Si j’ai l’envie pressante de partager une idée, une angoisse, une joie… alors je vais recracher ça sur les réseaux sociaux, ou j’en discute au téléphone. C’est du « partage rapide », c’est une soupape. Pour ma pratique artistique, ce que je peux partager en l’état ne m’intéresse pas. Je pars d’un amas informe à transformer, dans un objectif de digestion. J’ai été nourri d’informations, d’images, de sons, etc. sur cette crise sanitaire, cela ressortira forcément dans mon travail, transformé, dans le fond ou la forme, sans que cela soit nécessairement visible, même par moi. Je ne veux pas m’imposer de rebondir sur telle ou telle réalité. De toute façon, les appels à créer sur un thème en particulier pousse les artistes à justifier de leurs sources d’inspiration dans le rendu de leur travail, ça a une influence énorme sur leur créativité, c’est une injonction à la lisibilité et à la transparence, cela me met très mal à l’aise. C’est une forme de traçage, c’est très invasif.

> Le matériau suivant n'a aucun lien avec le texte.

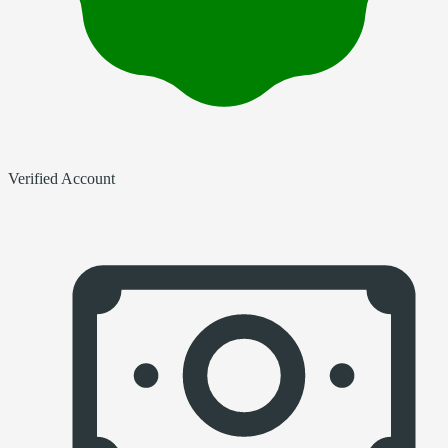
Verified Account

Crains-tu pour ta situation financière et plus généralement pour ton activité artistique après le confinement ?
Actuellement intermittent du spectacle, je crains naturellement pour ma situation financière, avec ou sans année blanche. Mais c’est surtout l’état de l’humanité en général qui m’inquiète : son rapport à la planète et les relations interhumaines. C’est très préoccupant. En ce qui me concerne, l’insuffisance des moyens techniques ne sera jamais un coup d’arrêt, même s’il faut mettre le
public dans des voitures, derrière des fenêtres, en haut des montagnes, que sais-je ? Ce n’est pas optimal, mais les gens s’adapteront et je me fais confiance pour être créatif. Depuis 2018, je joue dans des lieux insolites, en mode low-tech, avec un public restreint qui coopère pour réaliser certains effets scéniques : c’est un sacré entraînement ! Mais d’ici quelques années, au-delà des financements insuffisants et des contraintes techniques, la complexité et la multiplication des demandes d’autorisation nécessaires aux représentations, ainsi que les dépenses imposées pour des raisons de sécurité, risquent de profondément limiter la capacité des artistes à créer puis à partager leur travail, comme c’est déjà de plus en plus le cas aujourd’hui. C’est un aspect essentiel sur lequel il convient de sensibiliser et d’agir collectivement aujourd’hui afin de protéger notre droit à l’expression artistique pour plus tard.